Attendants Not Entitled to Compensation for Driving People with Disabilities to Medical Appointments

The 10th Circuit Court of Appeals upholds a federal district court’s decision to dismiss a case brought by a Colorado woman with disabilities who alleged discrimination after the state refused to compensate her personal care attendant for their time driving her to medical appointments.  Taylor v. Colorado Department of Health Care Policy and Financing (10th Cir., No. 14-1161, Jan. 26, 2016).

Leslie Taylor receives Medicaid services because of a disability that confines her to a wheelchair and prevents her from driving.  Ms. Taylor works with two personal care attendants, who are paid through the Colorado Consumer Directed Attendant Support Services (CDASS) program but are not paid for driving beneficiaries to medical appointments.  A second state program, the Non-Emergency Medical Transportation (NEMT) program, reimburses drivers in rural counties up to $0.39 per mile for transporting Medicaid recipients to medical appointments.  Ms. Taylor asked the state to combine the two programs in order to compensate her not just for her mileage but pay her attendants for their time driving her to medical appointments.  When the state refused, Ms. Taylor filed suit against the state in federal court, alleging discrimination based on her disability.  Her claims were dismissed.

On appeal, Ms. Taylor claimed that the state was required to fully compensate her for personal care attendant services, that its failure to modify the transportation program to fit her needs was discriminatory and that the agency treated her differently than other similarly situated Medicaid recipients who did receive transportation payments.

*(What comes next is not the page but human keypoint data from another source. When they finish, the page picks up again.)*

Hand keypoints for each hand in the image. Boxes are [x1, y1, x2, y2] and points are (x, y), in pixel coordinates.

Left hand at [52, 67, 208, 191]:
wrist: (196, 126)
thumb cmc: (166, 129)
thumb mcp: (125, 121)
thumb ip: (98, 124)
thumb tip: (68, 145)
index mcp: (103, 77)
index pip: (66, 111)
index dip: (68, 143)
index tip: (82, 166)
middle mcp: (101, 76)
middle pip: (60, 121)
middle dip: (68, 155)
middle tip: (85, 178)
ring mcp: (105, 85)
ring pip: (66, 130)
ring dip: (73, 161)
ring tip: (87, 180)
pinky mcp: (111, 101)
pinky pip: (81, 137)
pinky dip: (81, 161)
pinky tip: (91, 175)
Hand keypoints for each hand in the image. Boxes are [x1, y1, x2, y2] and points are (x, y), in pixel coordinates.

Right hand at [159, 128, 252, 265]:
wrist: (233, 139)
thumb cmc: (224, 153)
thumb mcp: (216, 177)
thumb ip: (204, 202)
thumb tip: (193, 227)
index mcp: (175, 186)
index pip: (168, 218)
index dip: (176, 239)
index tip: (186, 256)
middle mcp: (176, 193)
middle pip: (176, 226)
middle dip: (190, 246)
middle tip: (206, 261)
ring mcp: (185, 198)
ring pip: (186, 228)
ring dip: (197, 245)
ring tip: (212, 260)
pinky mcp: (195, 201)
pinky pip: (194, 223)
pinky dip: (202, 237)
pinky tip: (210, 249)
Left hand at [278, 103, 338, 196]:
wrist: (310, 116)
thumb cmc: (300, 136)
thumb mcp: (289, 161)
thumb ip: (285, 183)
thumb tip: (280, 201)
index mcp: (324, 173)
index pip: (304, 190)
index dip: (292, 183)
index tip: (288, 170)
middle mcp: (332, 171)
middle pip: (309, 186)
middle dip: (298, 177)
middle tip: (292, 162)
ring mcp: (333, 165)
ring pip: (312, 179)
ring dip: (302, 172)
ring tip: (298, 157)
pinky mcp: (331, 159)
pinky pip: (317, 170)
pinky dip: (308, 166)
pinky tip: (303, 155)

The 10th Circuit Court of Appeals upholds the district court’s ruling.  The court states that “[n]either the Americans with Disabilities Act nor the Rehabilitation Act requires Medicaid programs to compensate the disabled for all of their transportation costs.  Though the per-mile reimbursement was inadequate for Ms. Taylor, that inadequacy does not make the reimbursement discriminatory.”  In addition, the court finds that “‘an accommodation only is required when necessary to avoid discrimination on the basis of a disability.’  Under this standard, Ms. Taylor cannot prevail because the requested accommodation (payment of her attendants to drive to medical appointments) was not available to anyone, disabled or not.  Thus, Colorado was not obligated to alter its Medicaid programs by creating a new benefit previously unavailable to any Medicaid recipients.”